You can sell the original. It's a piece of physical property just like for instance a used book or a baseball card.

You might be able to sell copies.
If it was a photo your father took then he might be the copyright holder.
It would depend on his arrangement with the paper and whether he took the picture while working for them.
So if his agreement said all the pictures he took belonged to the paper then it's theirs. If he was freelance or they only got rights to ones they bought it's his.

If it's his and he's still around then you'd need permission form him.
If he's not around. (Condolences of course) Then it would depend on who is/was running the estate, or who got what.

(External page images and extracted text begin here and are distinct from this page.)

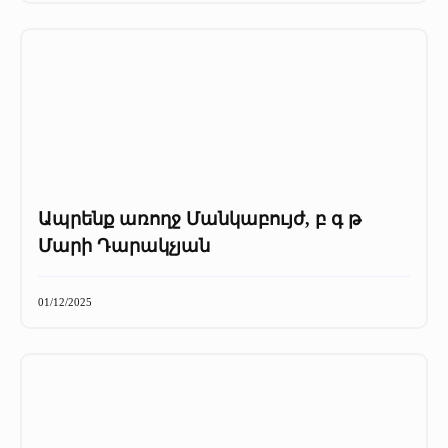
Ապրենք առողջ Մանկաբույժ, բ գ թ
Մարի Դարակչյան
01/12/2025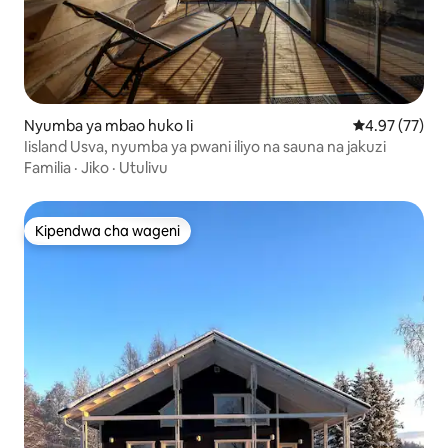
Nyumba ya mbao huko Ii
Ukadiriaji wa 
4.97 (77)
Iisland Usva, nyumba ya pwani iliyo na sauna na jakuzi
Familia
·
Jiko
·
Utulivu
Kipendwa cha wageni
Kipendwa cha wageni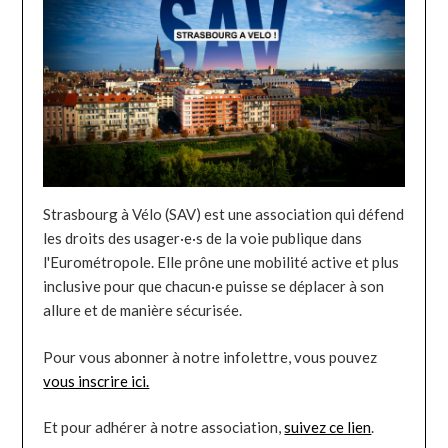
Strasbourg à Vélo (SAV) est une association qui défend
les droits des usager·e·s de la voie publique dans
l'Eurométropole. Elle prône une mobilité active et plus
inclusive pour que chacun·e puisse se déplacer à son
allure et de manière sécurisée.
Pour vous abonner à notre infolettre, vous pouvez
vous inscrire ici.
Et pour adhérer à notre association,
suivez ce lien
.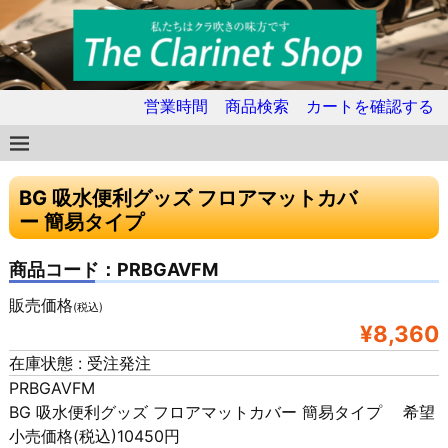
営業時間
商品検索
カートを確認する
BG 吸水便利グッズ フロアマットカバ
ー 簡易タイプ
商品コード：PRBGAVFM
販売価格
(税込)
¥8,360
在庫状態 : 受注発注
PRBGAVFM
BG 吸水便利グッズ フロアマットカバー 簡易タイプ 希望
小売価格(税込)10450円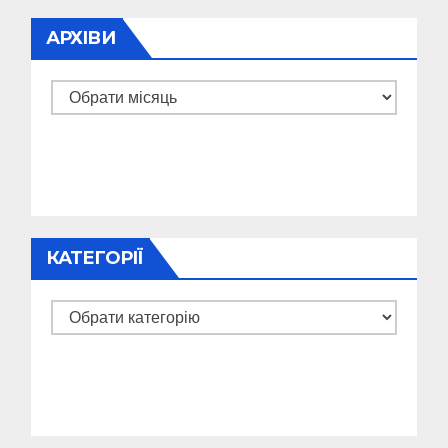
АРХІВИ
Архіви
КАТЕГОРІЇ
Категорії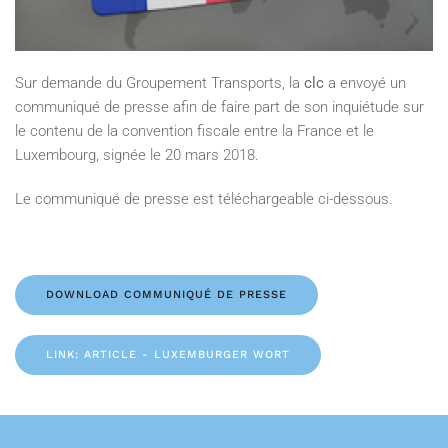
Sur demande du Groupement Transports, la
clc
a envoyé un
communiqué de presse afin de faire part de son inquiétude sur
le contenu de la convention fiscale entre la France et le
Luxembourg, signée le 20 mars 2018.
Le communiqué de presse est téléchargeable ci-dessous.
DOWNLOAD COMMUNIQUÉ DE PRESSE
LINK: ARTICLE - LUXEMBURGER WORT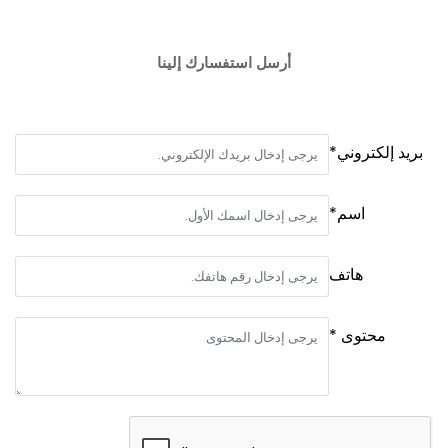
أرسل استفسارك إلينا
بريد إلكتروني*
اسم*
هاتف
محتوى *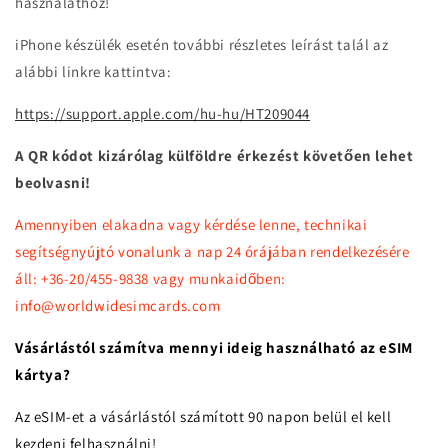
használathoz!
iPhone készülék esetén további részletes leírást talál az
alábbi linkre kattintva:
https://support.apple.com/hu-hu/HT209044
A QR kódot kizárólag külföldre érkezést követően lehet
beolvasni!
Amennyiben elakadna vagy kérdése lenne, technikai
segítségnyújtó vonalunk a nap 24 órájában rendelkezésére
áll: +36-20/455-9838 vagy munkaidőben:
info@worldwidesimcards.com
Vásárlástól számítva mennyi ideig használható az eSIM
kártya?
Az eSIM-et a vásárlástól számított 90 napon belül el kell
kezdeni felhasználni!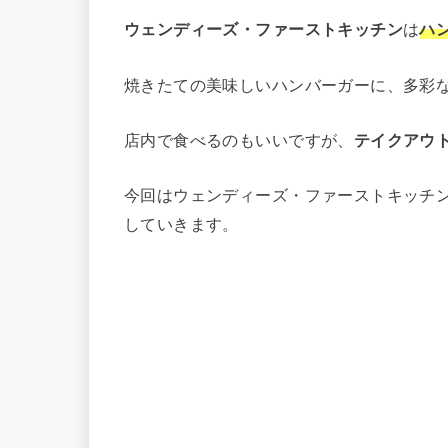
ウェンディーズ・ファーストキッチン
は
ハ
焼きたての美味しいハンバーガーに、多彩
店内で食べるのもいいですが、
テイクアウ
今回はウェンディーズ・ファーストキッチ
していきます。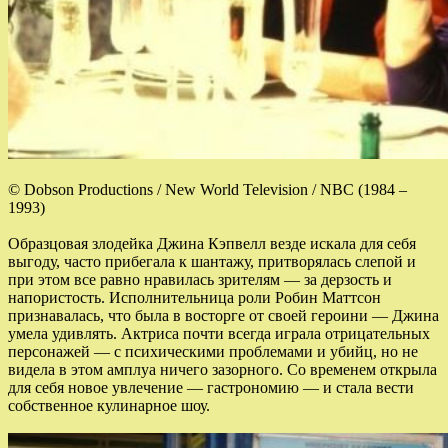
© Dobson Productions / New World Television / NBC (1984 –
1993)
Образцовая злодейка Джина Кэпвелл везде искала для себя
выгоду, часто прибегала к шантажу, притворялась слепой и
при этом все равно нравилась зрителям — за дерзость и
напористость. Исполнительница роли Робин Маттсон
признавалась, что была в восторге от своей героини — Джина
умела удивлять. Актриса почти всегда играла отрицательных
персонажей — с психическими проблемами и убийц, но не
видела в этом амплуа ничего зазорного. Со временем открыла
для себя новое увлечение — гастрономию — и стала вести
собственное кулинарное шоу.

That part I have no idea about beyond that.


Whichever way it is, I'd imagine the picture has limited commercial value. So not something you'd make thousands from?
To do it right you'd have an IP lawyer determine whether or not you have copyright. I believe that's fairly expensive.
To do it the iffy way, if it's not a vary valuable image, get an internegative made (Or top quality scan for digital printing) And sell a few. You might want to find out if the paper uses one of the very aggressive rights management companies who sue first. If not they probably won't care about a handful of sales even if they have the rights.

All of this gets trickier if you have the original negative. Sort of a catch 22 where they may have the rights, but you own the only copy. Arguing over it makes it unavailable to anyone.